Montag, Juli 04, 2016
„Einem rot-rot-grünen Bündnis fehlt bisher eine innere
Daseinsberechtigung, eine Erzählung,
die es politisch begründet, sein Existenz zwingend erforder-lich macht.“
schreibt Peter Dausend (DIE ZEIT, 23. Juni, Seite 5). Geschrieben wie auf
Stelzen. Da bleibt einem die Spucke weg.
Eine Erzählung fehlt? Wenigstens spricht Dausend nicht vom Narrativ.
Nee, Herr Dausend, noch ein Politmärchen fehlt uns nicht. Und was meinen Sie
mit „innere Daseinsberechtigung“? Wahrscheinlich meinen Sie Inhalt. Dann
schreiben Sie es doch! Sie schreiben: „Der Kampf gegen rechts, ein Bündnis der
progressiven Kräfte gegen die Feinde der liberalen Demokratie ist eine solche
Erzählung.“ Wenn Sie das ernst meinen, dann „gute Nacht“! Wie gesagt: Wir
brauchen keine Erzählungen. Wir brauchen Inhalte und nicht viele Worte.
Mit dieser bösen Anmerkung ist die Katze aus dem Sack. Jetzt weiß es
jeder: Zumindest was die Sprache angeht, priorisiere
ich das Einfache, das Ehrliche. Priorisieren. Was für ein scheußliches Wort!
Was würden Sie sagen, wenn ein Ober Sie fragt: „Mein Herr, haben Sie schon
gewählt? Was priorisieren Sie?“ Vermutlich würden Sie in schallendes Gelächter
ausbrechen, vielleicht sich aber auch an die Stirn tippen und das Lokal
verlassen, um in einem anderen Restaurant zu sagen, welches Menü Sie bevorzugen
würden.

■ ■ ■

*Aufgaben*
a: Beantworten Sie zum Textauszug über politische Sprache diese Fragen:
(i) In welcher Zeitung, an welchem Datum und auf welcher Seite schrieb Peter Dausend den zitierten Satz?
(ii) Welches Wort wird im Text als „scheußlich“ bezeichnet?
(iii) Was brauchen „wir“ laut Text statt Erzählungen?
b: Führen Sie bitte den Textauszug über politische Sprache nach seinem letzten Satz weiter.

*Bereitgestellte Einträge*
■ ■ ■

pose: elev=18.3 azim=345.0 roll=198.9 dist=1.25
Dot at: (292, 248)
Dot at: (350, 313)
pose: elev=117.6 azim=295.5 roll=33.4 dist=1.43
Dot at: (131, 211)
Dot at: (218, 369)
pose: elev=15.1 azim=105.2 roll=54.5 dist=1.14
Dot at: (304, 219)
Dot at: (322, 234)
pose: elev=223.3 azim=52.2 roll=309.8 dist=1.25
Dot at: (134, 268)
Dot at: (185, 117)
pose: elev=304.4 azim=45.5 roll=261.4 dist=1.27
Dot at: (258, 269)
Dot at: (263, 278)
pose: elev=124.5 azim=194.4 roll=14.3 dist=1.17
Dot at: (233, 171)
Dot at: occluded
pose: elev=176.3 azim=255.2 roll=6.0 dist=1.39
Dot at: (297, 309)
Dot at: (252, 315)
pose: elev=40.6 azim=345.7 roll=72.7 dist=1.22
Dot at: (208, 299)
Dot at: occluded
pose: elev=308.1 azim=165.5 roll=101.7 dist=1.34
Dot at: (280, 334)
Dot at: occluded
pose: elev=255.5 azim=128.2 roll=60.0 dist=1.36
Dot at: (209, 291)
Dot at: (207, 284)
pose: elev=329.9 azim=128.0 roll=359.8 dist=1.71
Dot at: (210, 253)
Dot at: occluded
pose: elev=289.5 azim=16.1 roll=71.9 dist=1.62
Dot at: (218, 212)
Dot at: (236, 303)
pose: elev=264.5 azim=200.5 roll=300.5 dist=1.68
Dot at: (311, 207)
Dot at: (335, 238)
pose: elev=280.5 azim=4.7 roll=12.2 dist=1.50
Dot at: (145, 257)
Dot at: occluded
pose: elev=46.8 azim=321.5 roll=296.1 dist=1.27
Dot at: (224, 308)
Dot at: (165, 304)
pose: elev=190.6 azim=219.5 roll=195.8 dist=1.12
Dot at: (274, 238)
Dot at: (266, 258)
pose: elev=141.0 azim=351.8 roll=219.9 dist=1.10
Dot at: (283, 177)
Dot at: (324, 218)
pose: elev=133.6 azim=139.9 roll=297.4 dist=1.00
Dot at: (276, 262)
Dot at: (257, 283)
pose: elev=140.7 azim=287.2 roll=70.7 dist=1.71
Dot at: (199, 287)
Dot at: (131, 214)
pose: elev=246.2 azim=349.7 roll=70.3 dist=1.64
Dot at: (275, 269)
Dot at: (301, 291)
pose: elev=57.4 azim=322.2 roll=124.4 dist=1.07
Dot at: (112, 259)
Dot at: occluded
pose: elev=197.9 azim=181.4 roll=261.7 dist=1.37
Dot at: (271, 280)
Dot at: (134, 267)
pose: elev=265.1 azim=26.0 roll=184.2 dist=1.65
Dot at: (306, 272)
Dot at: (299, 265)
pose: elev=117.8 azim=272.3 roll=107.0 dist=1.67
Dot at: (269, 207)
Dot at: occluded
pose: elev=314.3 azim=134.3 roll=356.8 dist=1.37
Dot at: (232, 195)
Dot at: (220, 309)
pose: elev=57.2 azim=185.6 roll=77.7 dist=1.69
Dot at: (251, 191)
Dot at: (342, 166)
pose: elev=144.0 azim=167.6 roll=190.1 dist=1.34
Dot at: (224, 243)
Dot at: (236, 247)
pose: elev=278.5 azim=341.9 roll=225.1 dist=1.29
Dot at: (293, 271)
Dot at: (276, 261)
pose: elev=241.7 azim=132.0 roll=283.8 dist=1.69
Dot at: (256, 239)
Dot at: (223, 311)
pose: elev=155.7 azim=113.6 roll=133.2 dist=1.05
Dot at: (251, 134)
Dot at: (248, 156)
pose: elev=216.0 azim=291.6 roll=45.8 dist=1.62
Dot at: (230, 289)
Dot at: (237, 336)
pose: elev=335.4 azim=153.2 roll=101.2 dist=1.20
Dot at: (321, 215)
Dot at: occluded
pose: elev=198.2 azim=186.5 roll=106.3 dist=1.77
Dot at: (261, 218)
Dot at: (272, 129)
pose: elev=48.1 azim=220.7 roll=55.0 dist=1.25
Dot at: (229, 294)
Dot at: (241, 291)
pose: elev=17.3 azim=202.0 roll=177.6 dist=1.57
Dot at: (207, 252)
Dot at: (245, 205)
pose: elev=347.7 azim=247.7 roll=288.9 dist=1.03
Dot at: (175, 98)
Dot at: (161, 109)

■ ■ ■

*Lösungen*
a:
(i) DIE ZEIT, 23. Juni, Seite 5
(ii) Priorisieren
(iii) Inhalte und nicht viele Worte

b:
Wie Politiker mit raffinierter Wortwahl uns an der Nase herumführen,
unsere Zustimmung, unser Kopfnicken ergaunern, hat Finanzminister Wolfgang Schäuble
kürzlich zum Besten gegeben. Er sagte (DIE ZEIT, 30. Juni – „Verscherbelt die
Regierung unsere Autobahnen?“): „Die Autobahngesellschaft müsse ein Schritt
sein, ‚um die Nutzung öffentlicher Infrastruktur, besonders der Autobahnen,
allmählich stärker nutzerorientiert
zu finanzieren.“ Nutzer-orientiert sieht auf den ersten Blick ausgesprochen
positiv aus, so nach Nutzen für den Autofahrer. Irrtum! Die Autofahrer sollen
zur Kasse gebeten werden.
Ich staune immer wieder darüber, wie viele Menschen und Unternehmen sich neu erfinden. Das klingt immer
ziemlich aufregend, sagt aber nur, dass man sich ändern will oder muss.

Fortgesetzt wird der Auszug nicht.